Extracted data entries:

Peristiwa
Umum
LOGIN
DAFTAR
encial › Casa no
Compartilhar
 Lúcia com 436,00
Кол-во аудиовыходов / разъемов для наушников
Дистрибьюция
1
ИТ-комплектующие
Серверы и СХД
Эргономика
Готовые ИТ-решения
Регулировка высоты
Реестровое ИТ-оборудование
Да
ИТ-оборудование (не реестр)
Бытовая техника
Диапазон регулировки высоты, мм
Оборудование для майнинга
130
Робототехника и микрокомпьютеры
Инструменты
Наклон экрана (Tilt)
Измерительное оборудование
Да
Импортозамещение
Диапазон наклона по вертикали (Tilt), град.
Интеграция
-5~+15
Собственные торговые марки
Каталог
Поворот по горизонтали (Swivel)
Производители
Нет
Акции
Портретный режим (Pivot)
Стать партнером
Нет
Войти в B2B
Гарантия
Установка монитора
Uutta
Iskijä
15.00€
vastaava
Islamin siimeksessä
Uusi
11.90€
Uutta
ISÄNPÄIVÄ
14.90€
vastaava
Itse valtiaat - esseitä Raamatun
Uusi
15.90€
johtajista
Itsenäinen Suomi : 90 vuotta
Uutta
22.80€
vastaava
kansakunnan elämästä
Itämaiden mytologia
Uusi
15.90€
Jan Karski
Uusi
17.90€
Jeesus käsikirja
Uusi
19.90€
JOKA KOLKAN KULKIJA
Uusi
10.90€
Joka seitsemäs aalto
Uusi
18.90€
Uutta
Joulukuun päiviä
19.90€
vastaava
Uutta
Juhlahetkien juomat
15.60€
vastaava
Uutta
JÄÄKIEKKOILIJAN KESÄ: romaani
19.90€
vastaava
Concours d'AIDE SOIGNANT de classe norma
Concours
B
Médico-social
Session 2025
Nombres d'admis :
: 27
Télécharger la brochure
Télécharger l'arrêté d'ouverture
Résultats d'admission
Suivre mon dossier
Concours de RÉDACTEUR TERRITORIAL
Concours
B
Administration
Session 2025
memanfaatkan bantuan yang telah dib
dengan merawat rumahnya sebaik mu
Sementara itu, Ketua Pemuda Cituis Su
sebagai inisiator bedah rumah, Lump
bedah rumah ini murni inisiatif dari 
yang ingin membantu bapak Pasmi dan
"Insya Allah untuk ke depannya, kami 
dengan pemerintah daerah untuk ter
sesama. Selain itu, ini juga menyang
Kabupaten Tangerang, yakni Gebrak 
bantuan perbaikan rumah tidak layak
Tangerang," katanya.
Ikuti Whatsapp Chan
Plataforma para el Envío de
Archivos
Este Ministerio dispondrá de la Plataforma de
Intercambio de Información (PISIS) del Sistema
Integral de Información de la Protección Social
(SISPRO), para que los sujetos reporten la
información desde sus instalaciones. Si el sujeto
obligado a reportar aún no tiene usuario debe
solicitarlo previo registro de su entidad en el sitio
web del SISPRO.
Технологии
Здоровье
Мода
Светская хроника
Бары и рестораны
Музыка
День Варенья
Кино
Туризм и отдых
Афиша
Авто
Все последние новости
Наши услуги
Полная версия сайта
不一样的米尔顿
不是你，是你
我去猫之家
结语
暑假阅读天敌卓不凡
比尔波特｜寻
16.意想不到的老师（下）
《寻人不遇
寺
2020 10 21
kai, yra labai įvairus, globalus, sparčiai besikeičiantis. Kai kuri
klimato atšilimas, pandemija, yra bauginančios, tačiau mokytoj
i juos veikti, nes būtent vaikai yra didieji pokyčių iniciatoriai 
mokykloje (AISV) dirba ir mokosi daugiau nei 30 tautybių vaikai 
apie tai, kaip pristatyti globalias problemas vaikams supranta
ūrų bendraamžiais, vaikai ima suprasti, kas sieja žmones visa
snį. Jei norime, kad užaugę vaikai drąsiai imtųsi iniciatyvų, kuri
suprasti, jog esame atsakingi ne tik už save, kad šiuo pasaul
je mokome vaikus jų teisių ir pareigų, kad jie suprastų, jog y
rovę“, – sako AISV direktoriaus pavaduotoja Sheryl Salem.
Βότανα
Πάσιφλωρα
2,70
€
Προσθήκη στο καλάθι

■ What is expected
Each line holding the word "untuk" must be copied from the data.

■ Expected answer
"Insya Allah untuk ke depannya, kami 
dengan pemerintah daerah untuk ter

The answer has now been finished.